It shouldn't take 10 years of school to do primary care. Expand the Nurse Practitioner program and let the routine stuff be taken care of by someone who is trained to just take care of the routine stuff and recognize when it needs to be referred to someone with more expertise. THe nurses in this country are an incredible asset that we do not fully take advantage of because of the AMA's desire to limit competition.

Posted by: spotatl | July 28, 2009 7:30 AM | Report abuse

anne3, doctors do not make money from ordering tests. Testing companies do. Doctors make money from providing treatment. Spending on tests costs the consumers and the system money but doesn't pad the bottom line of the doctors.

One can argue that the fee-for-service model incentivizes doctors *overtreat*-- making more money on opting for a surgical procedure that could be treated with drugs -- but the incentives for overtesting are usually malpractice-related.

Also: primary care does not take 10 years of training. Family Practice and Internal Medicine residencies are 3-4 years after med school. And even then: anyone who's shown up at a hospital for treatment gets treated by a low-cost resident.

Wow, though: $52,000 as a doctor-- I made more than that as a young software developer. And I got stock options. I know nurse practitioners and physician's assistants who make double that. $52,000 is what the surgical tech makes, who needs 2 years of training (no college required). As other people have pointed out, of course, France is an outlier in that they have unusually low salaries compared to other western countries.

Posted by: tyromania | July 28, 2009 8:43 AM | Report abuse

"I think that people who invest six figures on their education deserve to make more than $52,000 a year."

◆ PROVIDED DATA:
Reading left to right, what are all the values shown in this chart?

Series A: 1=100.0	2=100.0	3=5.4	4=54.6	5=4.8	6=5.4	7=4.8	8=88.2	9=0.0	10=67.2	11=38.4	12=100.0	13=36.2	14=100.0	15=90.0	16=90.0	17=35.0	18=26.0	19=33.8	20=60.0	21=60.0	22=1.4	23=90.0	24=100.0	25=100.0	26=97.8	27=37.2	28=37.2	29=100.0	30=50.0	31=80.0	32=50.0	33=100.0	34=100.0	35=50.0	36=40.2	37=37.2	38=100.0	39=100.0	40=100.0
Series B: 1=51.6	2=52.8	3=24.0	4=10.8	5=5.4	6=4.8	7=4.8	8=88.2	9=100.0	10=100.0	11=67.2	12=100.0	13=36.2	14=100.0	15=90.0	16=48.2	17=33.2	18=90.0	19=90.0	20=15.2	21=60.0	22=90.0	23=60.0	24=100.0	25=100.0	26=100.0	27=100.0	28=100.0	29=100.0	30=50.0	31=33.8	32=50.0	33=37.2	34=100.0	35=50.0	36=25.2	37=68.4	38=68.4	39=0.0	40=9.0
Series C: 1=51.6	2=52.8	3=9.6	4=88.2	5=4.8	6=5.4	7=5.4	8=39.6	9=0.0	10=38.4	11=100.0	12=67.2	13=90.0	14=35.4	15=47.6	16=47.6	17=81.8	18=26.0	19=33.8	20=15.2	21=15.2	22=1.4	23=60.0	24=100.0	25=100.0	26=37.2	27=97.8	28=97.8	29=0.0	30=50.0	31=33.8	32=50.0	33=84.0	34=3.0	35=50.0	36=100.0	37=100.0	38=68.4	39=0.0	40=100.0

◆ STUDY QUESTIONS:
(1) Return the part of the comments on primary care starting with "One can argue" and going on through "are usually malpractice-related.".
(2) In the comments on primary care, how long are Family Practice and Internal Medicine residencies after med school?
(3) Summarize the comments on primary care in two sentences.

◆ TASK RESULTS:
(1)
One can argue that the fee-for-service model incentivizes doctors *overtreat*-- making more money on opting for a surgical procedure that could be treated with drugs -- but the incentives for overtesting are usually malpractice-related.

(2) They are 3-4 years after med school.

(3) One commenter argues that primary care shouldn't take 10 years of school and that the Nurse Practitioner program should be expanded so nurses handle routine care, which the commenter says the AMA resists to limit competition. Another replies that doctors make money from treatment rather than tests, that overtesting is usually malpractice-related, that primary care residencies take 3-4 years after med school, and that $52,000 is less than nurse practitioners and physician's assistants can make.